Несмотря на то количество еды, которое мне приходилось поглощать, впрок она мне особо не шла, и вес я набирал медленно. Тем не менее две недели сочли достаточным сроком для реанимации моего тела, и меня перевели в другой корпус, где пройти курс восстановления предстояло уже моей душе. Души у меня по-прежнему не было, зато появилась отдельная палата. И теперь мне было позволено (и я
Каждое утро, в десять часов, меня и обитателей остальных клеток – весь зверинец – сгоняли в большой зал, где мы с дегенеративным видом рассаживались в кружок на стульчиках и начинался идиотизм под название «психотерапевтическая работа». Я мог тонуть в слезах и соплях ночь напролет, но перед сессией не забывал напялить на физиономию каменное выражение. Я не понимал, зачем нужна эта херня. Меня не ломает, значит все – меня вылечили. Так можно мне уйти? От местной компании я не мог услышать ничего нового, и их рассказы только убеждали меня в очередной раз, что глупость наша – неиссякаема. Для чего вообще эти публичные вываливания внутренностей? Просто чтобы показать, как ты гниешь изнутри?

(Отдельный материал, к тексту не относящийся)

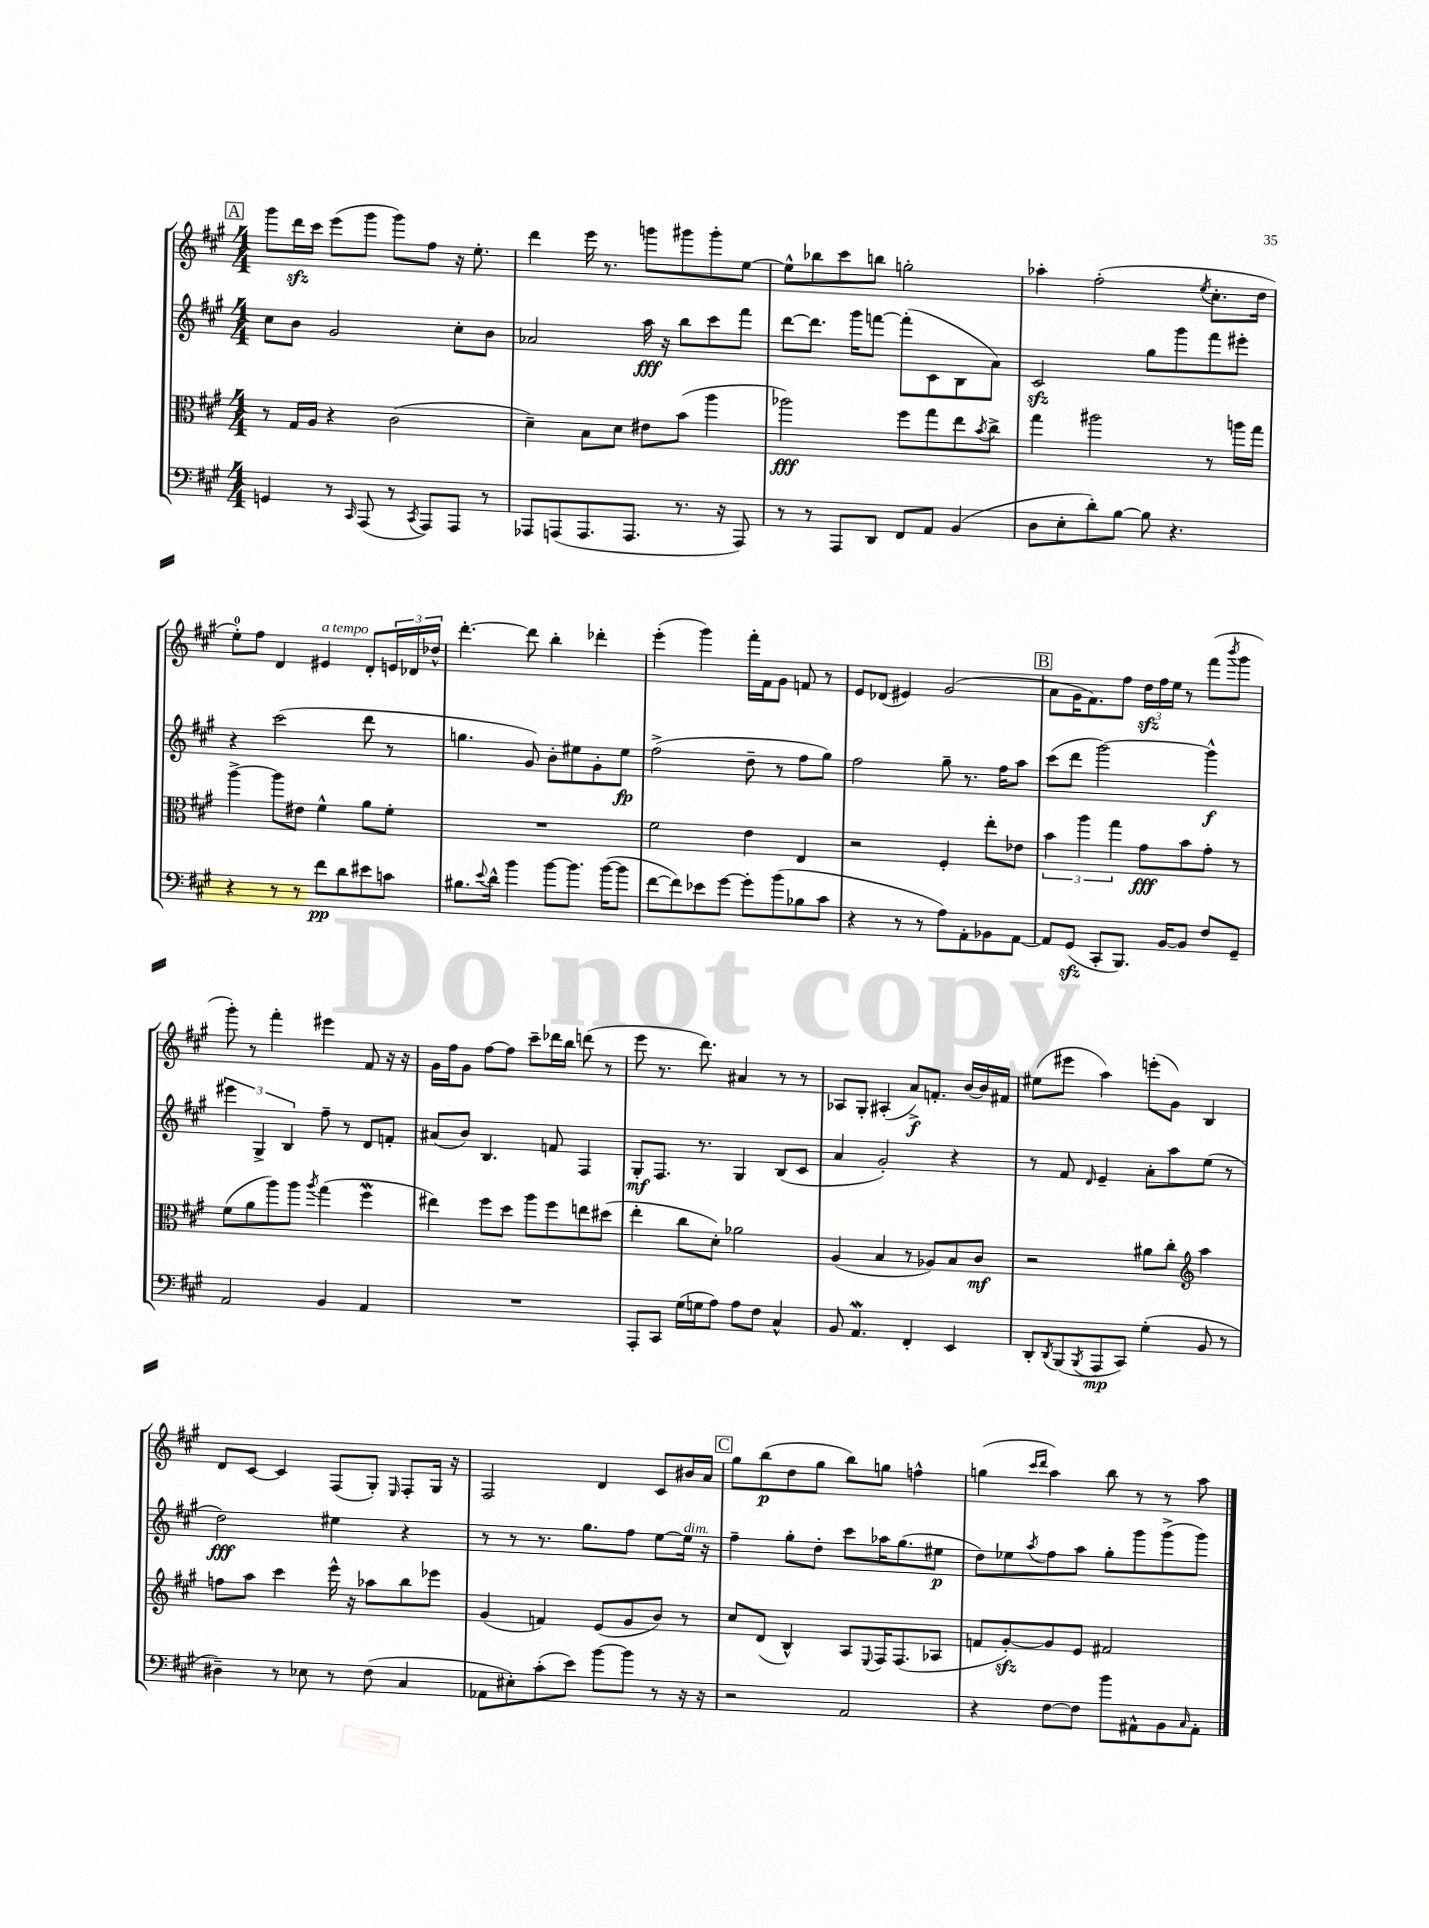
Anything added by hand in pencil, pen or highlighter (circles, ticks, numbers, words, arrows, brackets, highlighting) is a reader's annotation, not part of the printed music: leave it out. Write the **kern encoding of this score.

Вся моя сессионная деятельность сводилась к демонстрации непробиваемого безразличия. Я не собираюсь брать кого-то за руку, потому что мне противно прикасаться к кому бы то ни было. Я не хочу поддерживать ваши глупые разговоры и играть в ваши тупые игры, совершая нелепые телодвижения; при чем тут это вообще? Я как раздавленный червяк, и от всего этого мне точно не станет веселее. Отвяжитесь. Я бы просто сбежал в свою палату, но знал, что на выходе из комнаты меня ожидают два любезных медбрата, которые мигом вернут меня обратно. Хотя бы повезло, что никто из группы меня не узнал. Полагаю, этим людям в последние месяцы было не до чтения газет.
Нашего психотерапевта звали Октавиус. Он весь был какой-то блеклый: бледное лицо, неяркие, песочного оттенка, волосы, тускло-серые глаза; одевался в серое, светло-коричневое или коричнево-зеленое. Невысокого роста, хрупкий, он всегда закатывал рукава своих свитеров, открывая руки – неожиданно сильные, будто в компенсацию общей субтильности. Как и большинство остальных сотрудников клиники, он говорил с ровеннским акцентом – отчетливым, но не звучащим искусственно, в отличие от утрированного акцента Дьобулуса.